* **Things to do**
**1.** List the related specifications that the article on XML standards says are already well supported.
**2.** Reproduce the article on XML standards word for word, starting at "Some specifications serve" and ending at "their UN/CEFACT backing.".

* **Document**
For data standards, e.g. XML standards, the strongest business case is when a standard enables the use of off-the-shelf applications at a cost that is lower than the cost of developing internal equivalents (and remember that internal applications may not require the full functionality of the off-the-shelf applications). You also want those applications to be maintained and supported by the producing companies (or perhaps by 3^rd party support specialists), rather than by your own support staff.

XML itself is well supported. Related specifications like SAX, DOM, XSLT, W3C XML Schema, and SOAP are also well supported. XQuery and XForms should also be well supported when they become full W3C recommendations. So in terms of generic "horizontal" XML, there are enough off-the-shelf applications to justify enterprise use of XML.

Some specifications serve a vertical market, but a large and broad vertical market. This is the case with electronic business using extensible markup language (ebXML) and universal business language (UBL) serving the needs of general commerce. Although commerce is a vertical market, these specifications address horizontal needs of the commerce community, and so they are likely to receive good application support, particularly given their UN/CEFACT backing.

Finance is a vertical market which overlaps with commerce. It comprises all of the activities that companies and governments undertake to raise investment capital. This includes business loans, government and corporate bonds, and financial markets. Finance is an area that spends billions of dollars/euros/pounds on IT each year. There are a number of financial XML specifications, including:

The curious thing is that to date, none of these XML standards has the level of off-the-shelf application support required to automatically make the value case for its use. Why is that? To some extent, it is historical. Finance enterprises are using XML standards internally, but still building their own systems for doing so. Finance has a history (from the 1980s and 1990s) of creating its own IT infrastructure — some argue that banks are just large IT firms that also have branches and automatic tellers — in spite of the cost. That came about because margins were good, and so the cost could be sustained. It is hard to say whether the cost was ever justified, but as banking and finance are service industries, it can be difficult to quantify a finance organisation's differentiators, its unique selling points. This has led to a culture of secrecy, where many finance organisations feel they can justify building their own IT systems on the grounds that it helps stop their competitors from copying the service(s) they provide.

However, the financial markets entered a downturn in mid-2000, and this was compounded by the tragedy of the World Trade Center in 2001. The consequent reduction in profits has forced many companies to rethink their IT approach, and look for ways of reducing recurrent costs. What is happening so far is not a complete change of philosophy, but a reduction in the scale of internal IT development.

The timing of the downturn was unfortunate, because 2000 was also the year when the finance community really started to take an interest in XML, and numerous groups started work on XML specifications to cover particular specialities within finance. So by the time the specifications were ready for implementation, the money available to develop applications had dried up. Companies were busy planning survival strategies, and application development with new XML data formats was out of the question.

The situation has improved in 2003, but it is still obvious that major players in the finance area are not all jumping to support XML standards in the products they supply to customers. The reasons for this are of a business/cultural nature, rather than of a technical nature. The biggest player (the incumbent) in any market typically has nothing to gain from standards (applied to their product delivery), and a lot to lose. The number two player also may not have a lot to gain, particularly if the other players are much smaller. So it is usually number three or four players who will be the first to implement a standard in a product offering, on the basis that what they lose to other players of the same size (or smaller) should be less that what they gain from the larger players. The larger players move only after their larger customers move (or threaten to move) to their smaller but standards-based competitors.

* **Dataset rows**
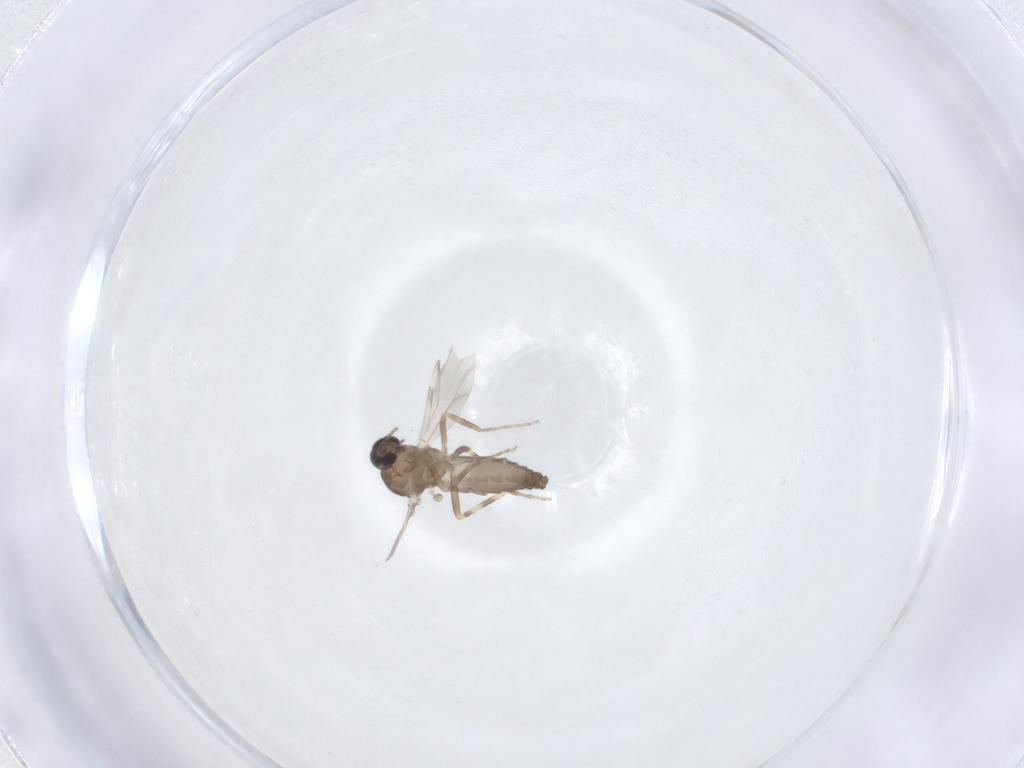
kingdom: Animalia
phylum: Arthropoda
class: Insecta
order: Diptera
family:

* **Solutions to the problems**
**1.** SAX, DOM, XSLT, W3C XML Schema, SOAP

**2.**
Some specifications serve a vertical market, but a large and broad vertical market. This is the case with electronic business using extensible markup language (ebXML) and universal business language (UBL) serving the needs of general commerce. Although commerce is a vertical market, these specifications address horizontal needs of the commerce community, and so they are likely to receive good application support, particularly given their UN/CEFACT backing.